STATED EXERCISE
Please copy the lines below word for word, leaving the pictures out of your answer.

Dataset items
+++

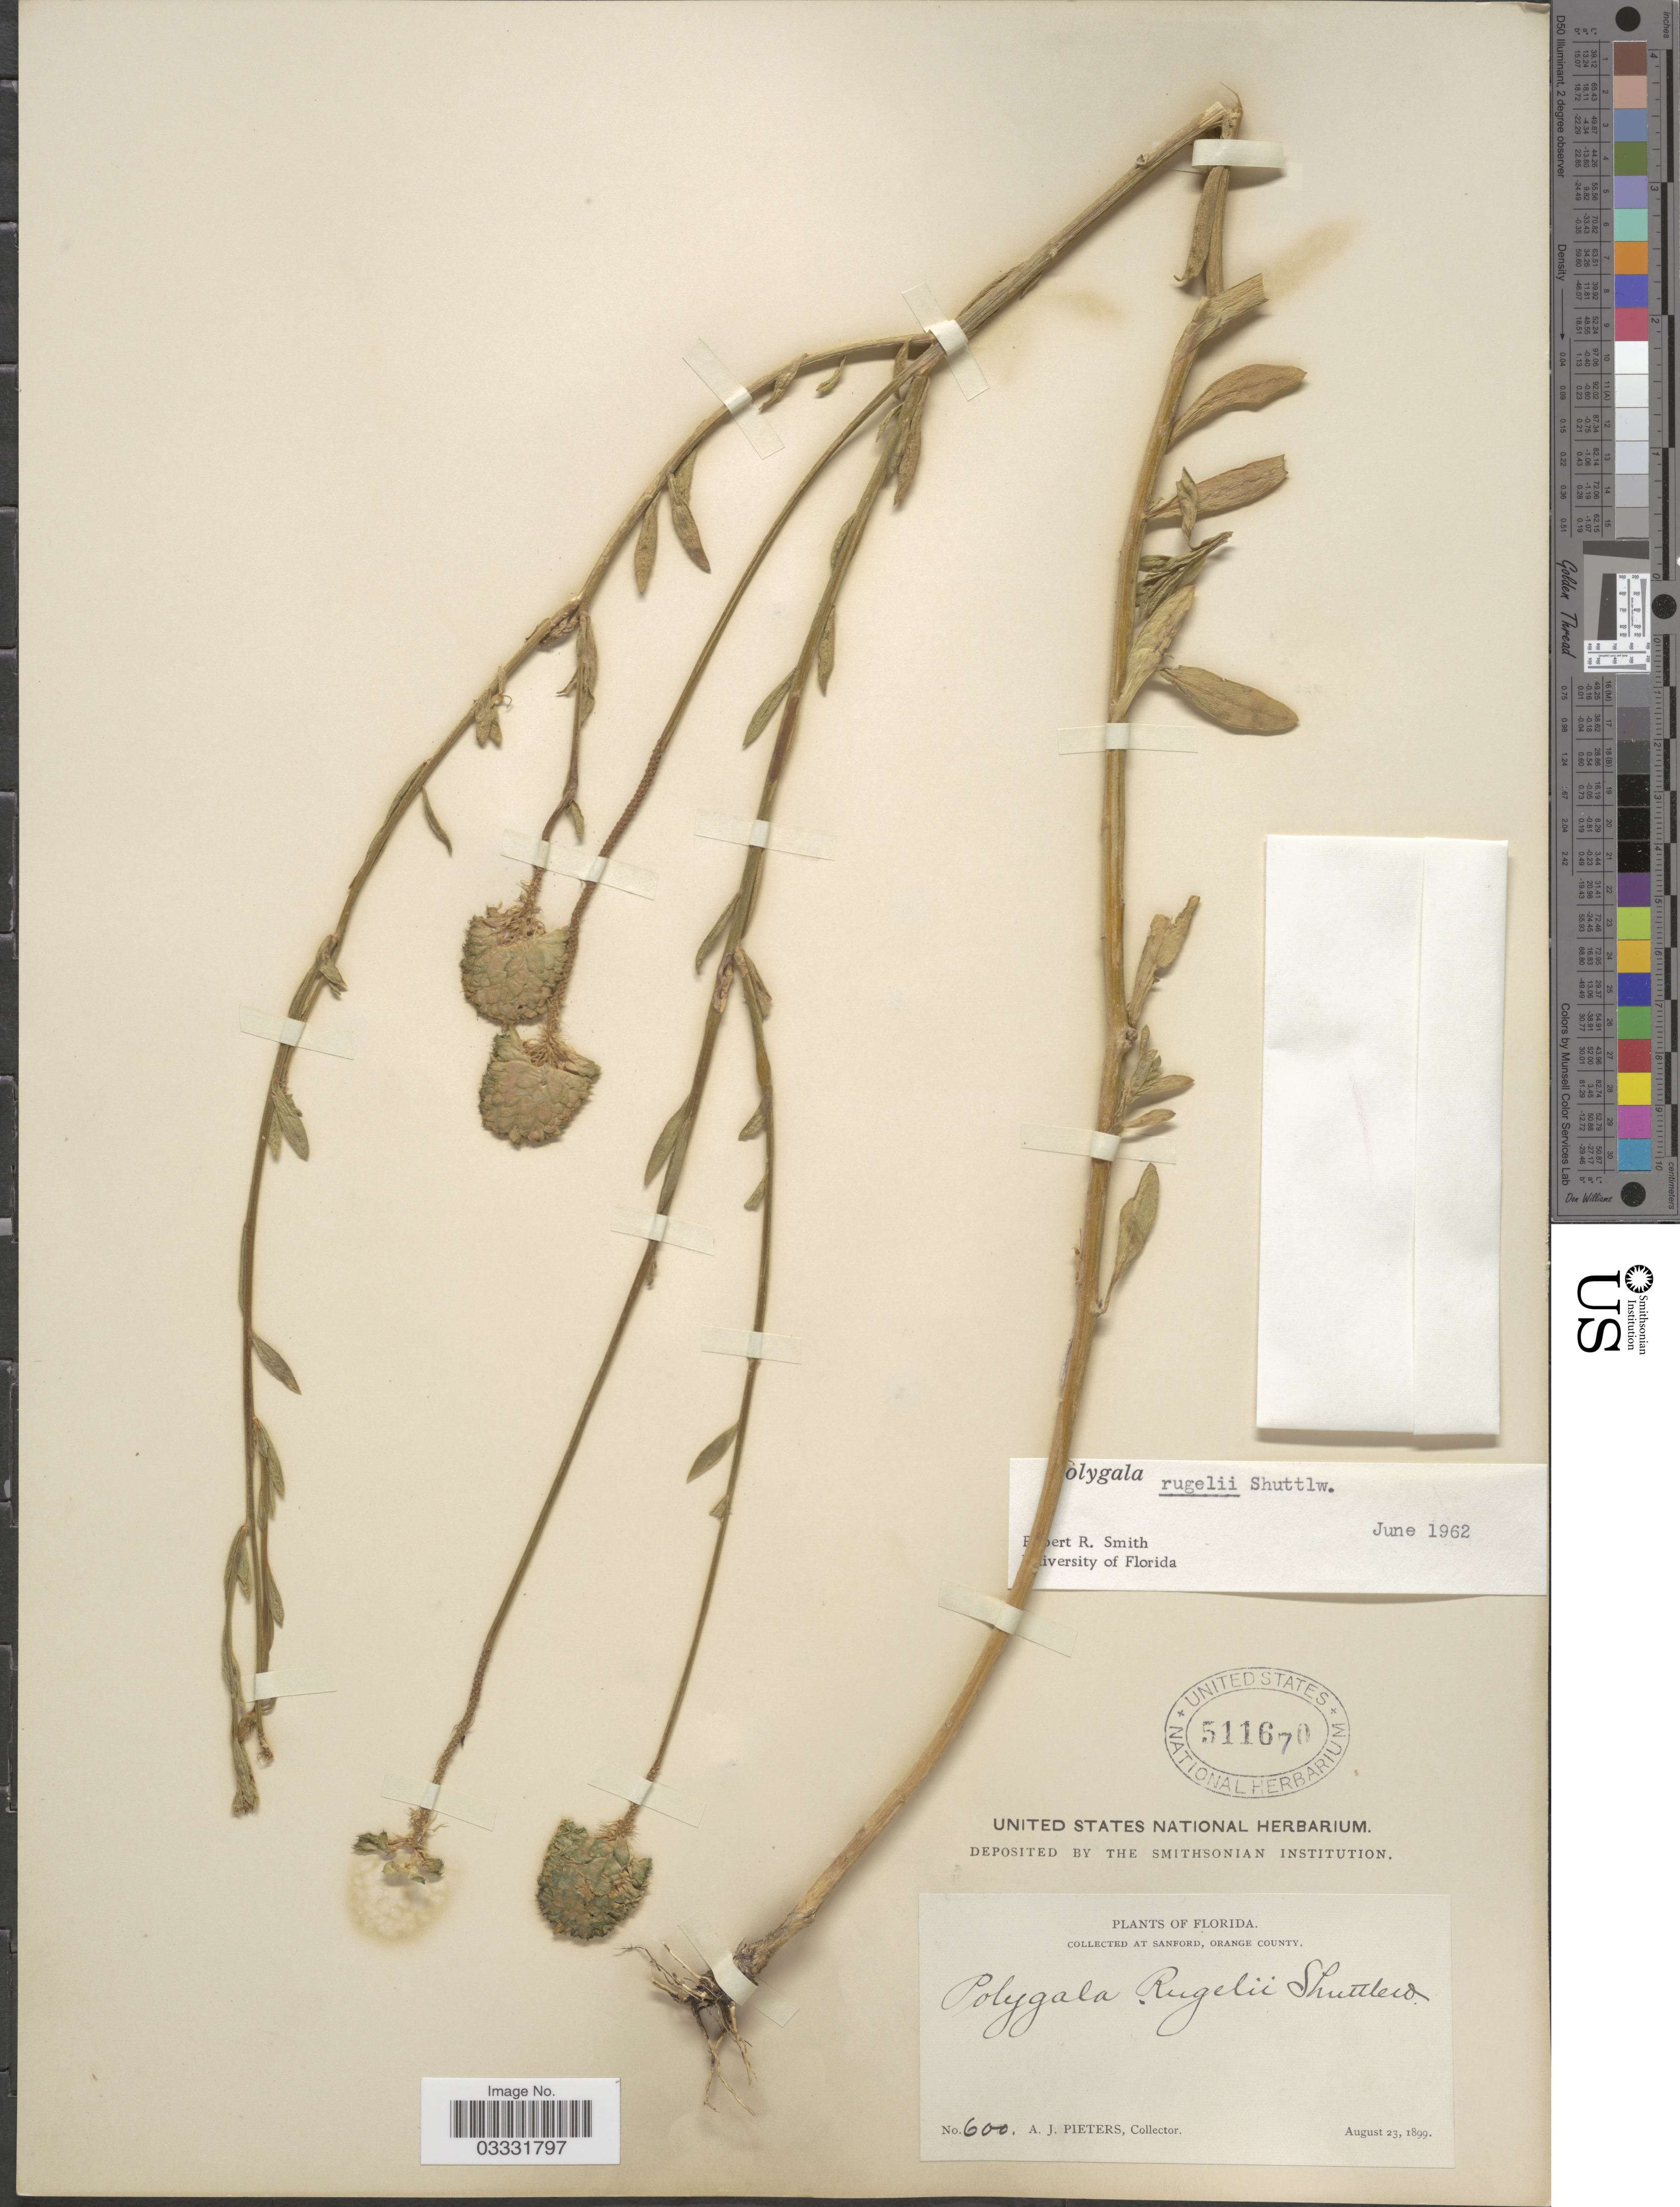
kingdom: Plantae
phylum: Tracheophyta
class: Magnoliopsida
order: Fabales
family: Polygalaceae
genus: Polygala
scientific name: Polygala rugelii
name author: Shuttlew. ex Chapm.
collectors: A. Pieters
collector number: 600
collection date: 1899-08-23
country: United States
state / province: Florida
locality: At Sanford, Orange County.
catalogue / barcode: US 511670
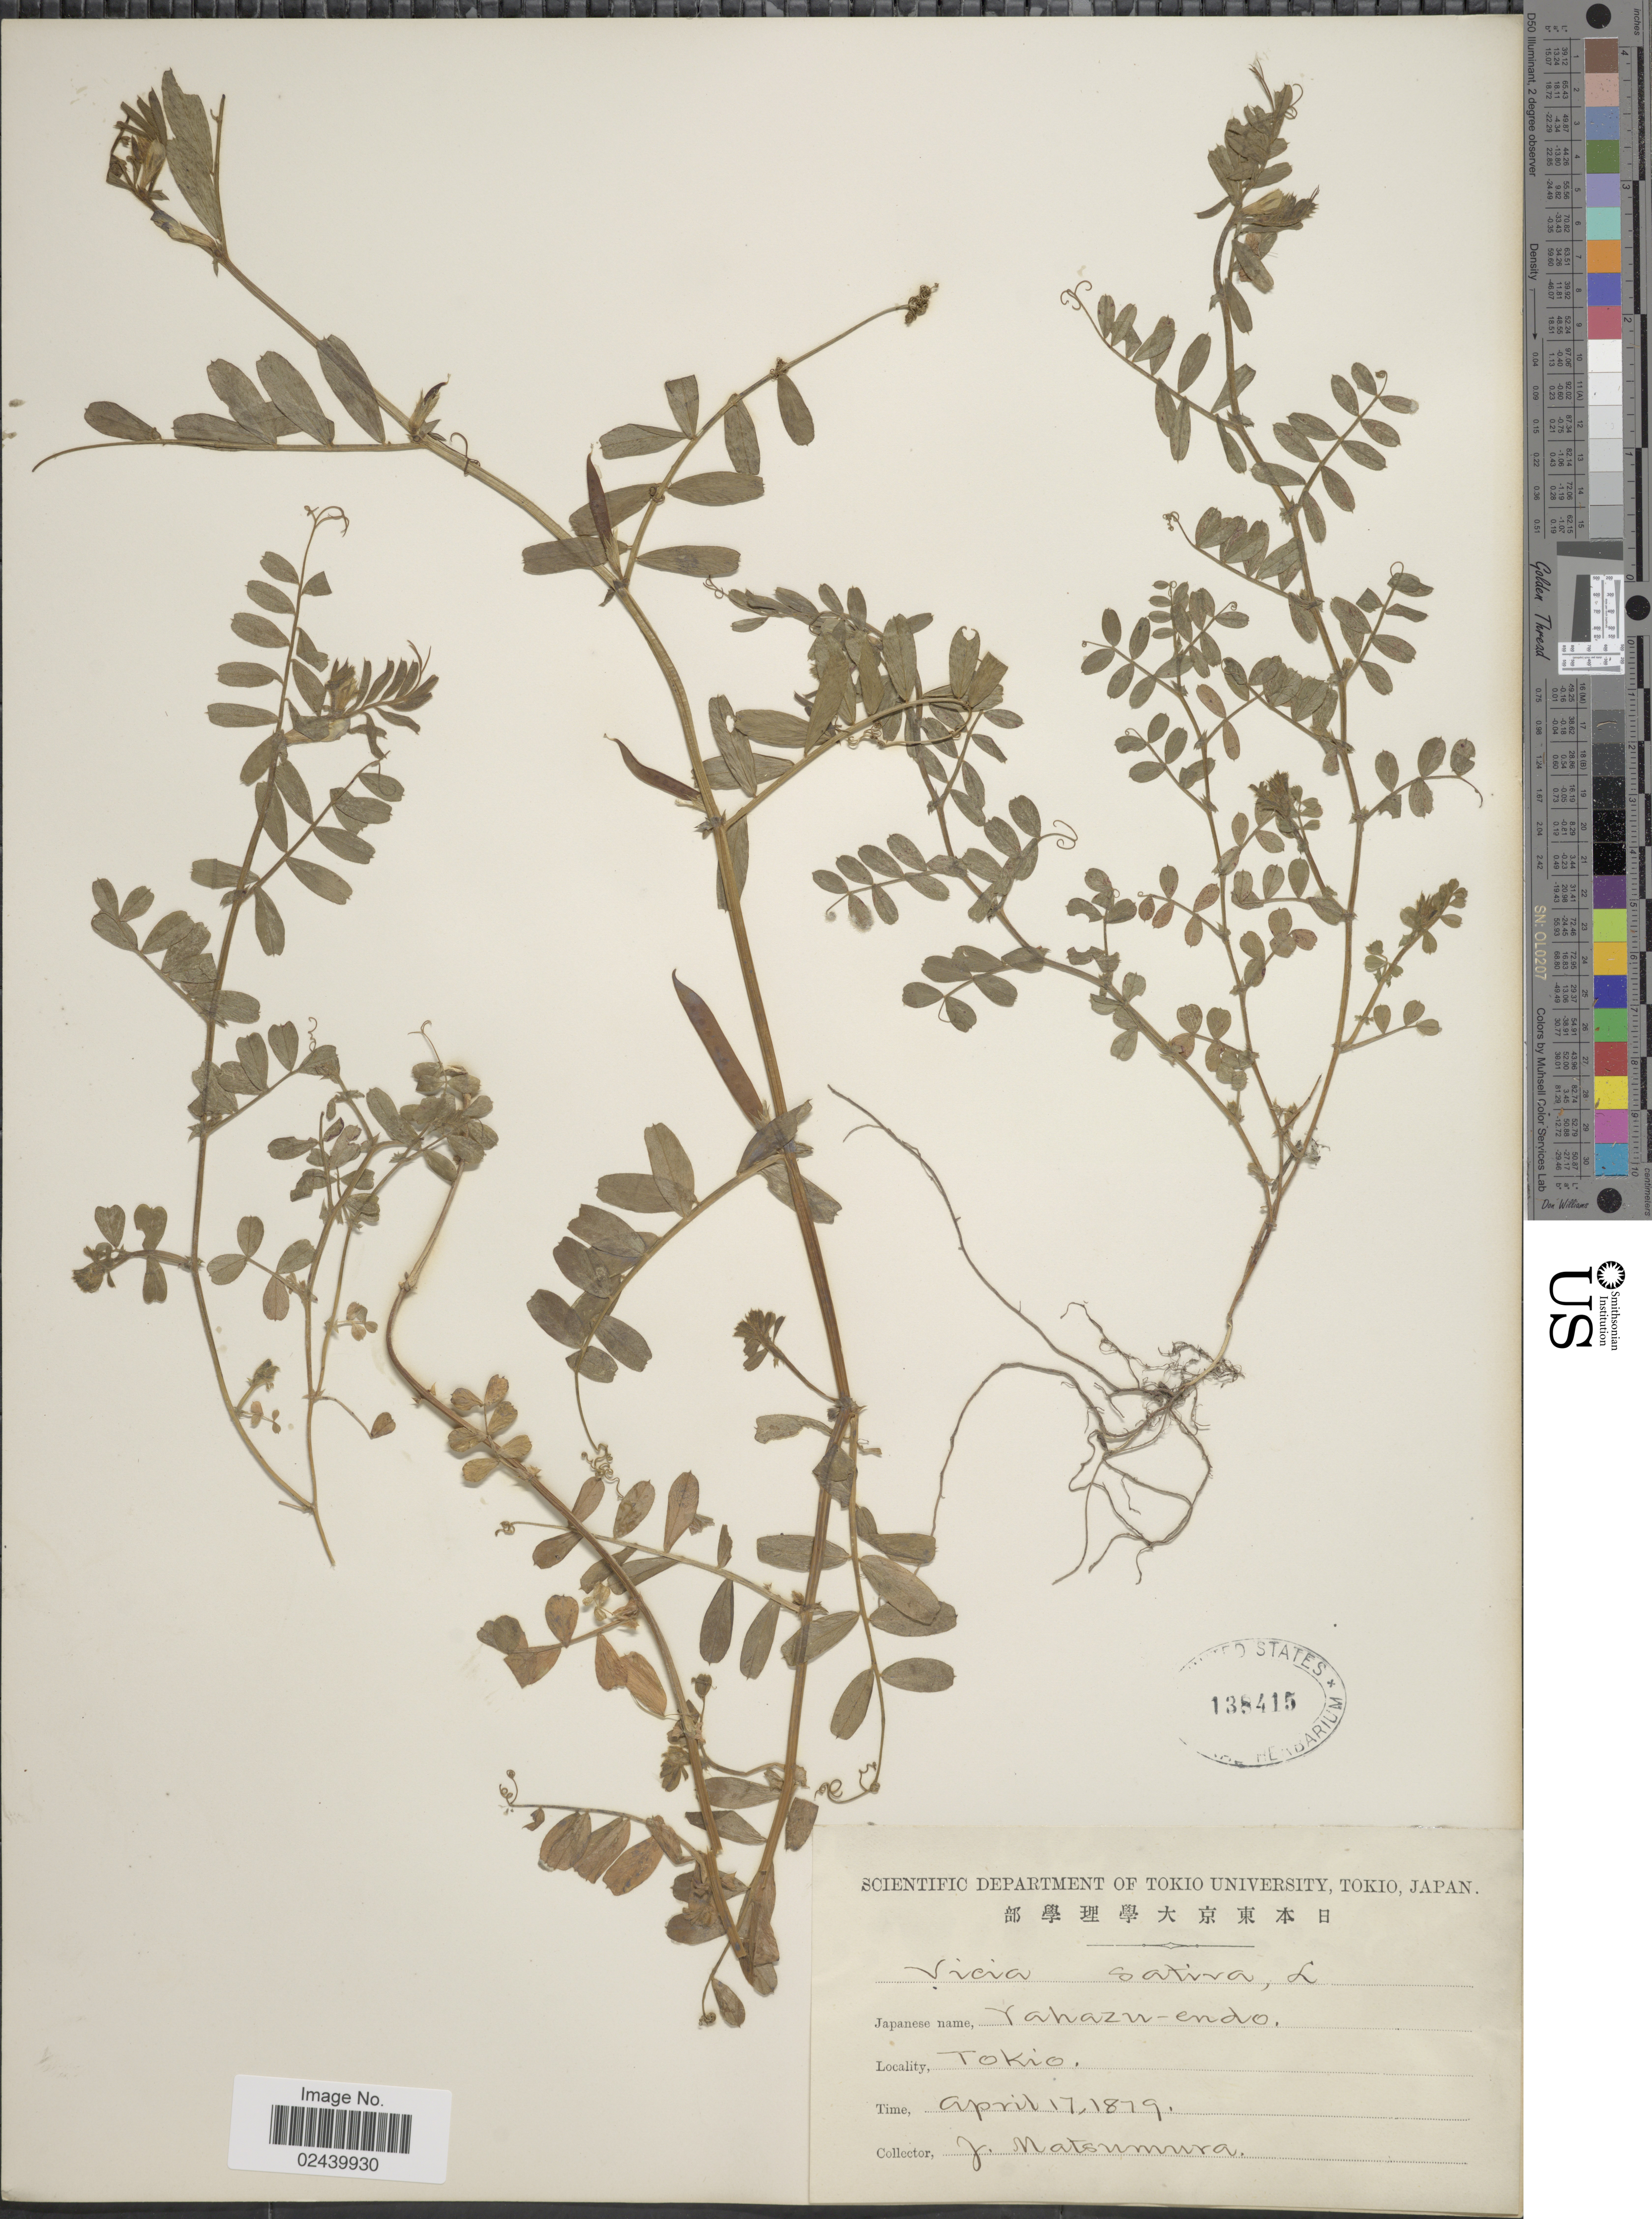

+++

COMPLETE OUTPUT
kingdom: Plantae
phylum: Tracheophyta
class: Magnoliopsida
order: Fabales
family: Polygalaceae
genus: Polygala
scientific name: Polygala rugelii
name author: Shuttlew. ex Chapm.
collectors: A. Pieters
collector number: 600
collection date: 1899-08-23
country: United States
state / province: Florida
locality: At Sanford, Orange County.
catalogue / barcode: US 511670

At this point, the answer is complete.